Belleville — Sheet Metal Workers Local 36 Retirees Club paid a recent visit to the Labor & Industry Museum here after reading about it in the Labor Tribune and discovered “a little known gem right around the corner.”
That’s the description Local 36 retiree LeRoy Kraemer made following the March 11 visit by retirees and their spouses.
“This is truly an historical gem, and a much deserved public tribute to the dedicated volunteers and supporters who made it possible,” he said.
Kraemer said the club’s interest in the museum was stimulated in part by the feature story in the Labor
Tribune and the prominent role the museum had in last year’s 200th Anniversary celebration for the City of Belleville.
Their curiosity peaked; Kraemer said club members decided to pay a visit to see “first hand a part of labor history that is seldom or rarely found in history books.”

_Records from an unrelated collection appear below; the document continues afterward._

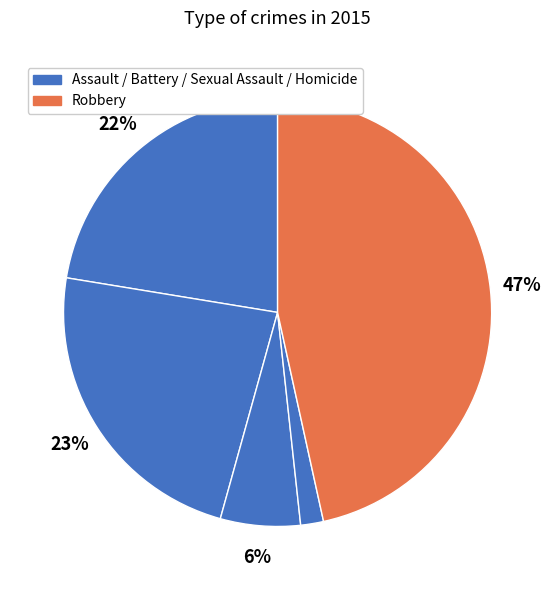

To the nearest percent, what is the average slice percentage?

20%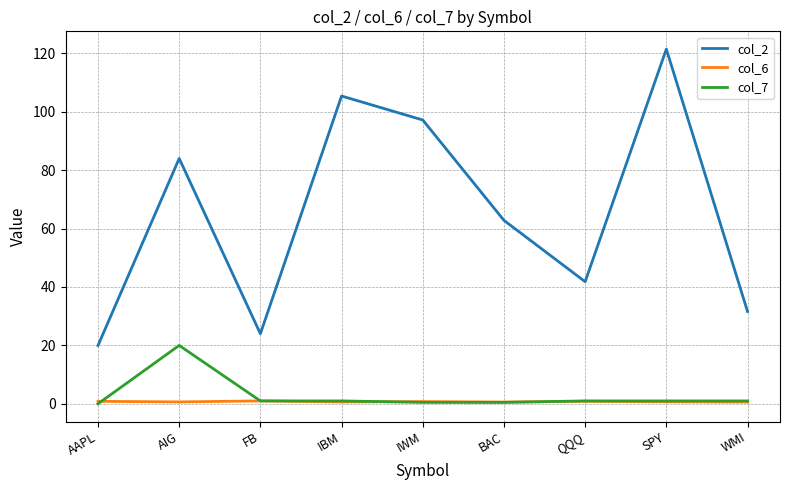

At which category does the chart reach its peak across all series?

SPY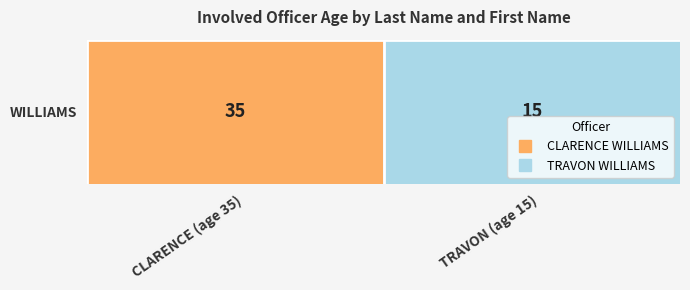

Between CLARENCE (age 35) and TRAVON (age 15), which is larger?

CLARENCE (age 35)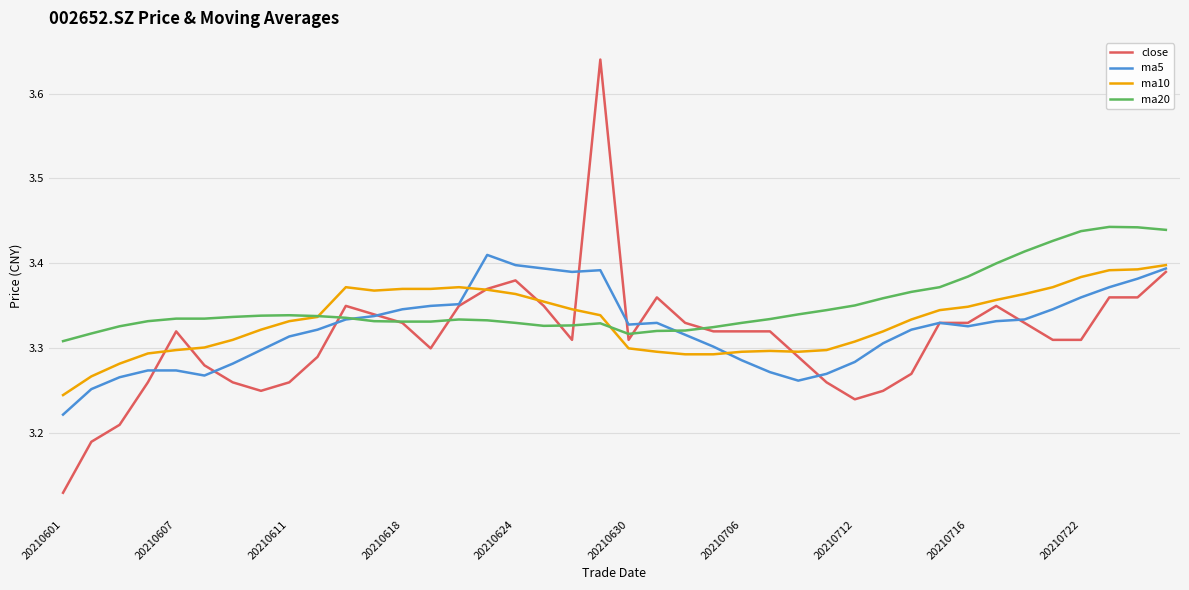

Which series has the largest range (max minus min)?

close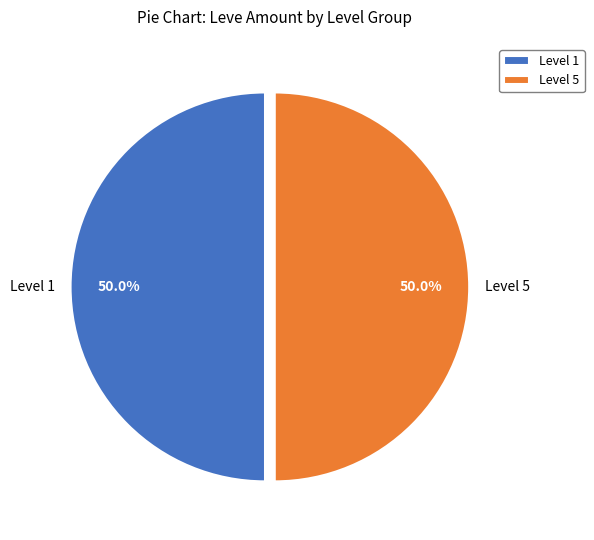

How much of the chart is everything except Level 5?

50.0%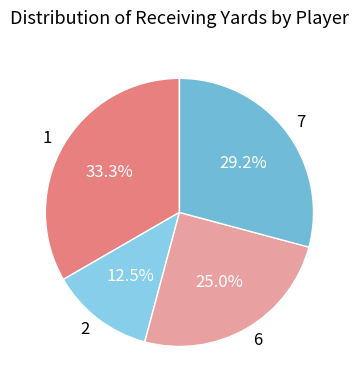

How many segments does this pie chart have?

4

As Labor Tribune Illinois correspondent Carl Green noted in his original story on the museumon Sept. 19, 2013: “The place is loaded with displays about the industries of the past – stoves, coal, stencil machines, cigars, bottles, beer, steam engines, tool and die, pattern-making, foundries and more.” The Labor Tribune won an award for Green’s story last year from the International Labor Communications Association.
LOTS TO EXPLORE
The museum is divided into four sections:
• Industrial Hall – A permanent display chronicling the importance of Belleville’s cast-iron stove industry and pattern making.
• Union Hall – A reference library of documents and books chronicling the struggles of the working man and woman and the creation of the American middle class.
• Archives and Library – A collection of 4,535 historic images and U.S. Patents awarded to area residents since 1850.
• Artifacts – Industry exhibits ranging from casting and machining to glass making, brewing, brick making and stencil making. The museum’s collection includes 1,073 historical objects.
SEE FOR YOURSELF
“Our members and spouses enjoyed this trip to the past, and returned with a greater appreciation of the working conditions and benefits we now enjoy because of our ancestors sacrifices and organizational efforts,” Kraemer said. “It was an educational and rewarding trip.
“We would encourage other labor clubs or retiree groups to visit and support the museum and its dedicated staff of volunteers.”